• **WHAT IS EXPECTED**
Pictures are to be left out; every line from the one that holds "potted plant: none" to the end of the data is to be retyped exactly.

• **AVAILABLE DATA**
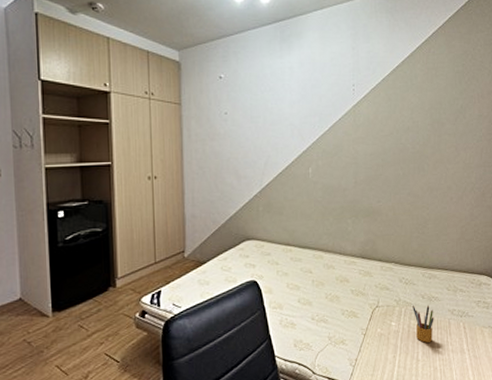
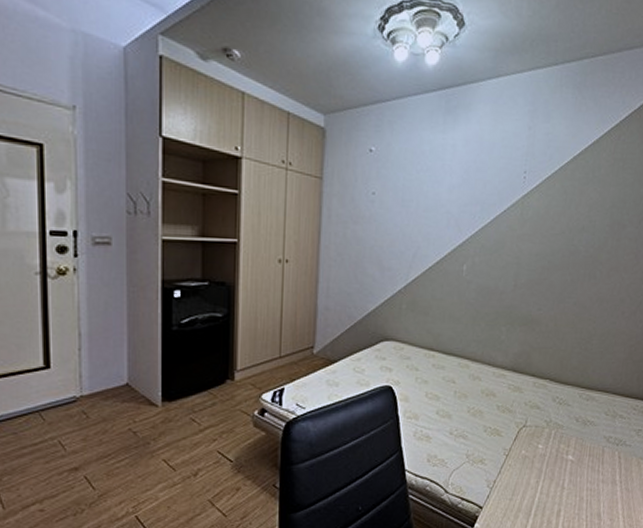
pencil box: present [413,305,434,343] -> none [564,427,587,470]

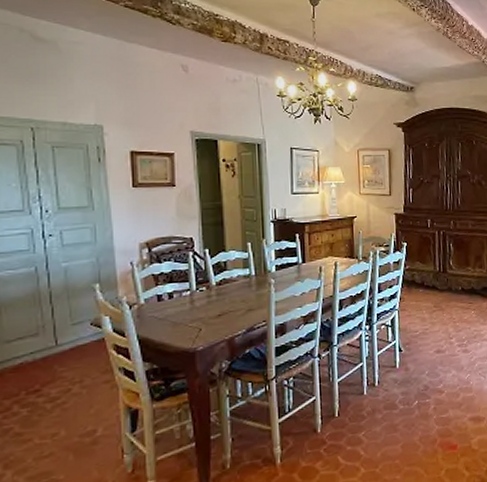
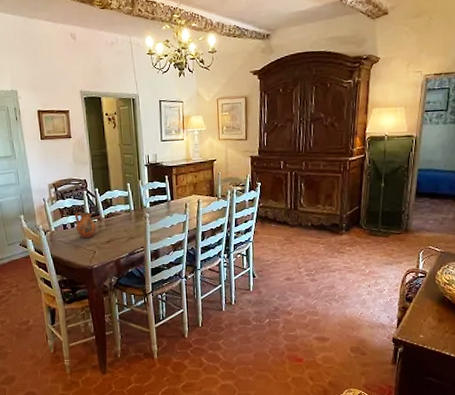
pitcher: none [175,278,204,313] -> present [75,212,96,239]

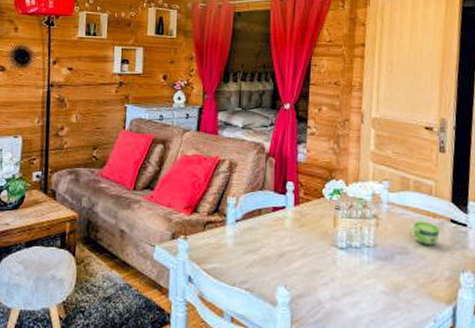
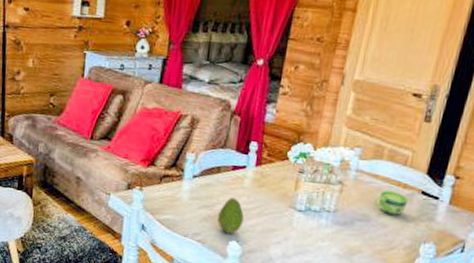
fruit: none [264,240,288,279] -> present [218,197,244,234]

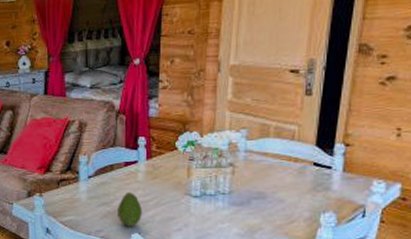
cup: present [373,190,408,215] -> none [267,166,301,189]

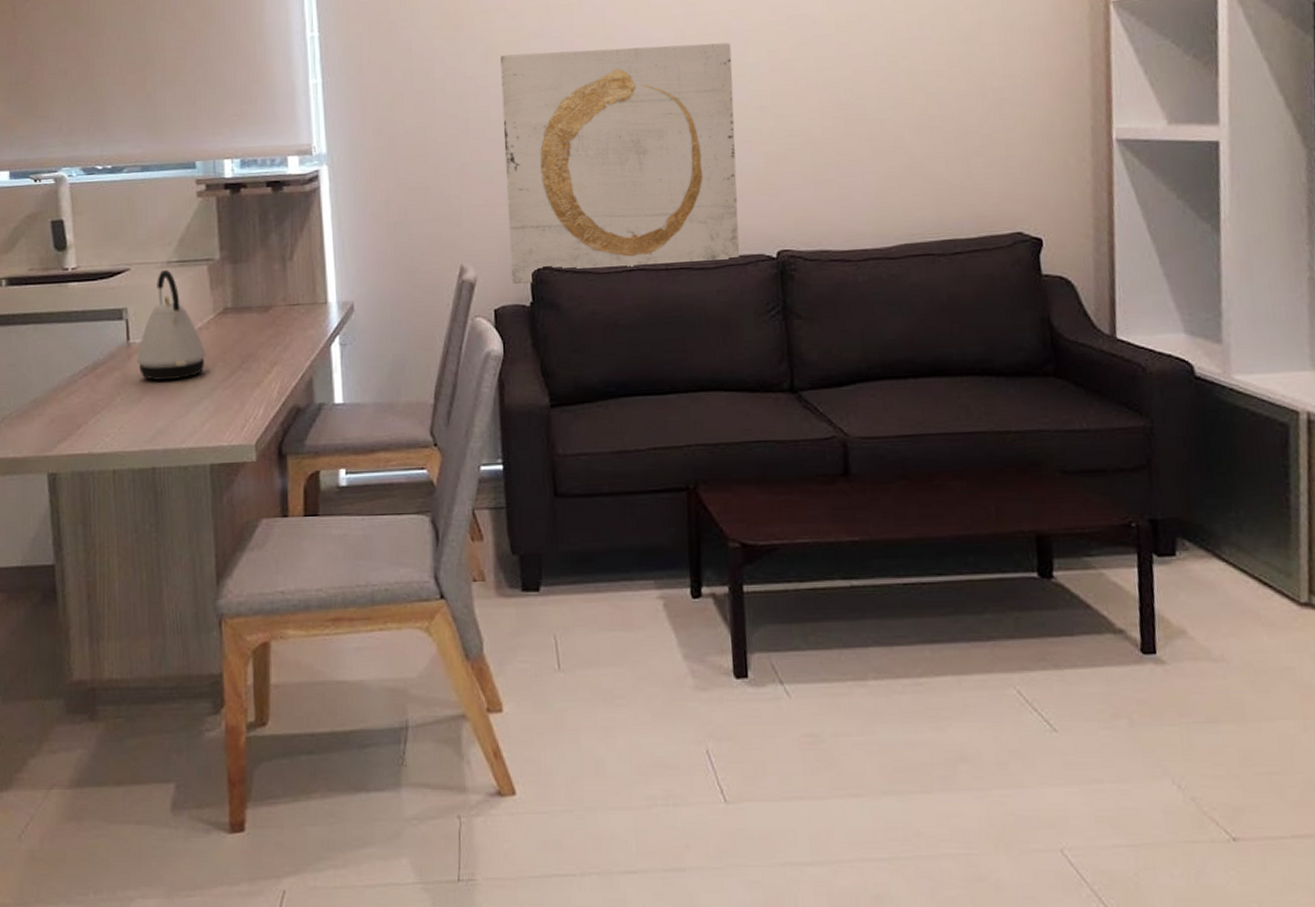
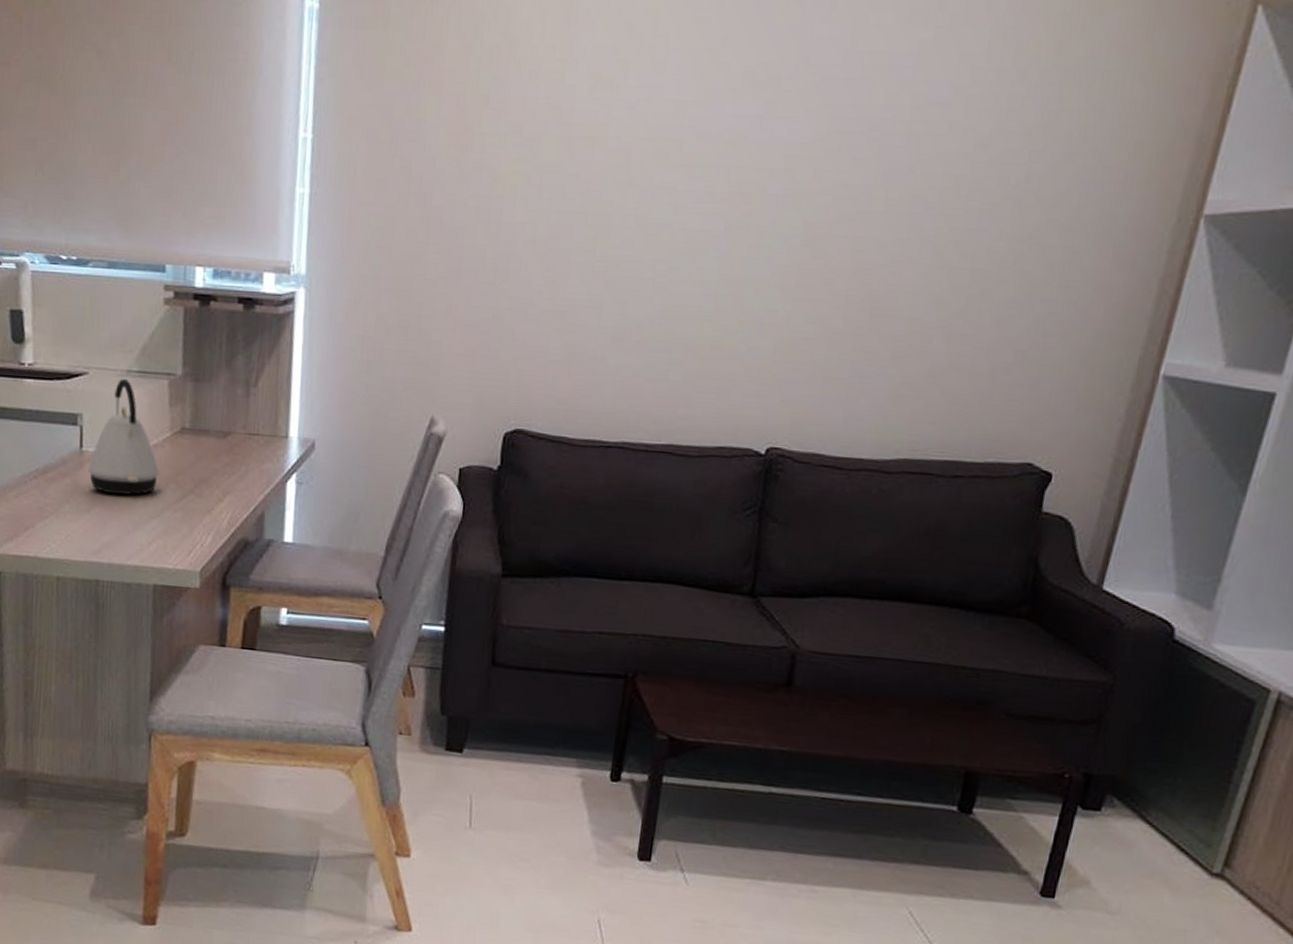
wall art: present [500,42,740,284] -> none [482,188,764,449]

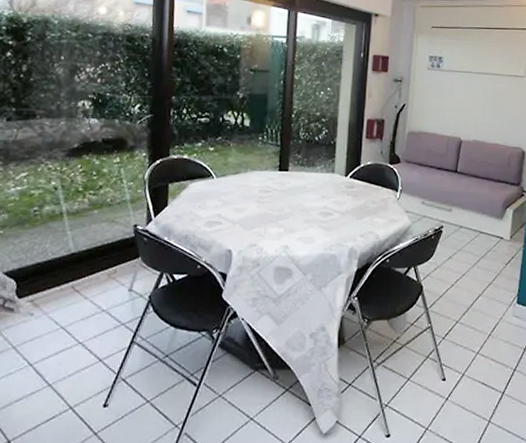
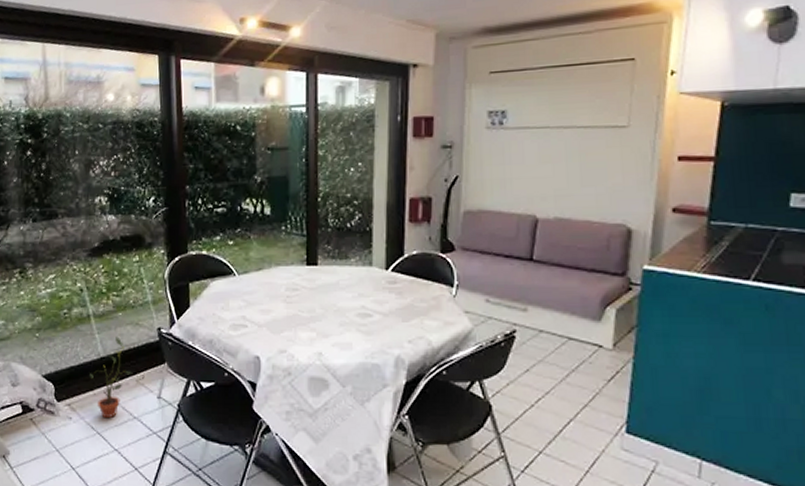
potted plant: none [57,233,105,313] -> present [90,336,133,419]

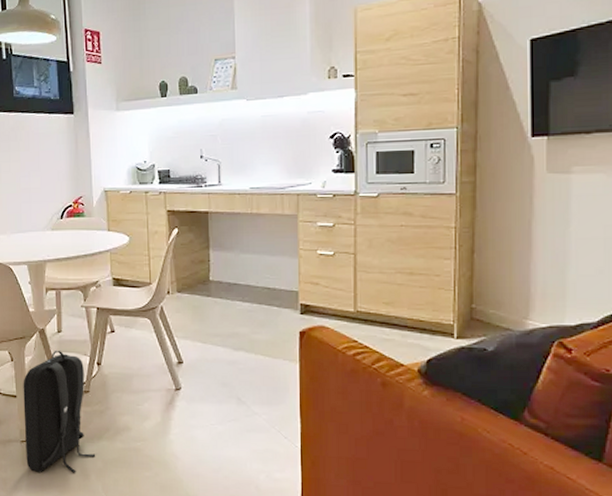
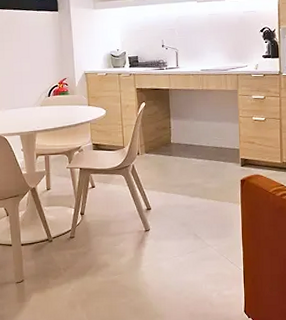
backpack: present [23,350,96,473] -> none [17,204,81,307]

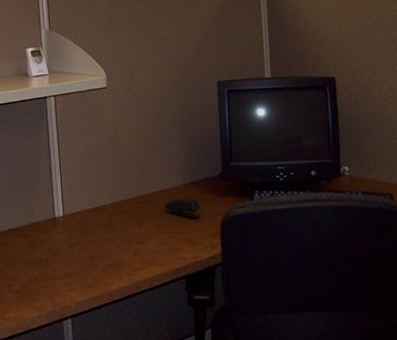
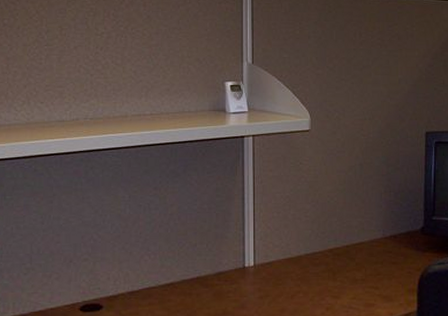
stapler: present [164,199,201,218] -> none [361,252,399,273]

• **ANSWER TO THIS PROBLEM**
potted plant: none [57,233,105,313] -> present [90,336,133,419]

backpack: present [23,350,96,473] -> none [17,204,81,307]

stapler: present [164,199,201,218] -> none [361,252,399,273]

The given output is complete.